Un año después, sin embargo, Sturzenegger debió reconocer que las cosas no salieron como había previsto: la inflación de 2017 no quedó en la banda del 12 al 17 por ciento sino que finalizó en 24,8. En el informe de Política Monetaria de enero de este año, el Central tuvo que dar explicaciones: “La desinflación no fue tan rápida como la deseada por el BCRA. El primer factor que explica el desvío con respecto a la meta es una política monetaria que fue relajada entre octubre de 2016 y marzo de 2017, como respuesta a la menor inflación observada en la segunda mitad de 2016”. Después de dar esa interpretación a su error de diagnóstico, el Central asumió su imprevisión en otra materia, los tarifazos. “El segundo factor fue un aumento de precios regulados por encima de lo estimado por el BCRA”. Por último, cargó contra los salarios, al afirmar que “si bien los contratos nominales de mediano plazo en 2017 tuvieron en cuenta en mayor medida la expectativa de inflación futura, hubo cierta persistencia de la inflación pasada, por ejemplo, en los contratos laborales”.

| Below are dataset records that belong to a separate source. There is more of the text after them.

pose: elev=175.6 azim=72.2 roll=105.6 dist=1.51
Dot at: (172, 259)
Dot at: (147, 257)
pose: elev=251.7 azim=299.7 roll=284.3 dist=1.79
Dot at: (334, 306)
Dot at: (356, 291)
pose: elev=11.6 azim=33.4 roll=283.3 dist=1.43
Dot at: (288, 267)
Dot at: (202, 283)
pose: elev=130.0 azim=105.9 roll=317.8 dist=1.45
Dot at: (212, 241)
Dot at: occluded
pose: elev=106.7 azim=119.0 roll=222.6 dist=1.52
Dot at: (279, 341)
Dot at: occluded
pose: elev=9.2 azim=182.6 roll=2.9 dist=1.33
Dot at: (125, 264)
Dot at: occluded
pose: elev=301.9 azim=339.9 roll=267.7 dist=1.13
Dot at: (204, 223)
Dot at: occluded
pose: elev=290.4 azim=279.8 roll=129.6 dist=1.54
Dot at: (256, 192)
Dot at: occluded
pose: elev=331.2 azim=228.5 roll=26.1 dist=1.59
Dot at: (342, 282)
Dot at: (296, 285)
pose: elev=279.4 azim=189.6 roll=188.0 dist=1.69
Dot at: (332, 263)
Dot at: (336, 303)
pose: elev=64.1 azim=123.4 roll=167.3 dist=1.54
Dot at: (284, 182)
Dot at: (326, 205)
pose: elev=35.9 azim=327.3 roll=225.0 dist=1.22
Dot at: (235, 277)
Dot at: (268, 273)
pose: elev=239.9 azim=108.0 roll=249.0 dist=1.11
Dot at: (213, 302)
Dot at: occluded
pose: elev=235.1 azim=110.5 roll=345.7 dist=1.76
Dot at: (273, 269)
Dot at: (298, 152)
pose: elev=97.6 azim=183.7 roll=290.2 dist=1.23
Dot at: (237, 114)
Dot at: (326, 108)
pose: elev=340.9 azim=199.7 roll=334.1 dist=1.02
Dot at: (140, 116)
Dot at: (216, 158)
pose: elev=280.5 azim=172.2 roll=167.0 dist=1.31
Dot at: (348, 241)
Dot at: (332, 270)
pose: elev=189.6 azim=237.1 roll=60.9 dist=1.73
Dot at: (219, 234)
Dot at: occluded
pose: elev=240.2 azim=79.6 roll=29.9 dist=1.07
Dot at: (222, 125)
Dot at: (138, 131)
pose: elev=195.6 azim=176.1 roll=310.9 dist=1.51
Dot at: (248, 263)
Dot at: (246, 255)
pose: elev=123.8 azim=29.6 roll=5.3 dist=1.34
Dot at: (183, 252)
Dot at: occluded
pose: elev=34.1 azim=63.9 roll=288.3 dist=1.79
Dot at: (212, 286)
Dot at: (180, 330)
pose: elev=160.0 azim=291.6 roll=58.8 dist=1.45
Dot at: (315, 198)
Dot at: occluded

Esta semana retomó el embate contra los salarios. Enfatizó que los aumentos de precios del verano, otra vez superiores a lo esperado por el organismo, tenderán a moderarse más adelante, entre otros motivos, porque las paritarias se están fijando en línea con la pauta oficial del 15 por ciento. Hasta Carlos Melconian avisa que esa meta del 15 por ciento “nació muerta”, lo mismo que los economistas de la city que arriesgan sus pronósticos en el Relevamiento de Expectativas del Banco Central (REM), quienes la semana que viene ya dirán que el IPC de 2018 estará por arriba del 20 por ciento. Esa diferencia entre los acuerdos paritarios y la inflación anticipa otro año de debilidad del consumo popular.
El Central también indicó en su comunicado del último martes que “la rápida depreciación del peso entre diciembre y febrero” elevó las presiones inflacionarias durante el verano, lo que llevó a recalibrar la meta de inflación del 10 por ciento al 15, aunque no por decisión de Sturzenegger sino de Macri y la Jefatura de Gabinete. La declamada independencia del BCRA cayó por su propio peso, igual que la ley de intangibilidad de los depósitos cuando no hubo más remedio. En este escenario, el Central anticipó que continuará liquidando reservas para que el dólar no se dispare más, para lo cual ya gastó más de 2000 millones de dólares el último mes. Sin embargo, Sturzenegger no explicó por qué no pudo evitar aquel deslizamiento cambiario desde diciembre y tampoco señaló cómo hará para frenar el próximo si se siguen acumulando presiones, por ejemplo, con los tarifazos. En un círculo vicioso, las empresas aumentan precios por la suba de costos, esa inflación atrasa el tipo de cambio y después se producen saltos del dólar que agregan más leña al fuego. Pero el Ejecutivo ya no quiere que el BCRA suba las tasas de interés, y el Central no tiene idea de cómo bajar la inflación.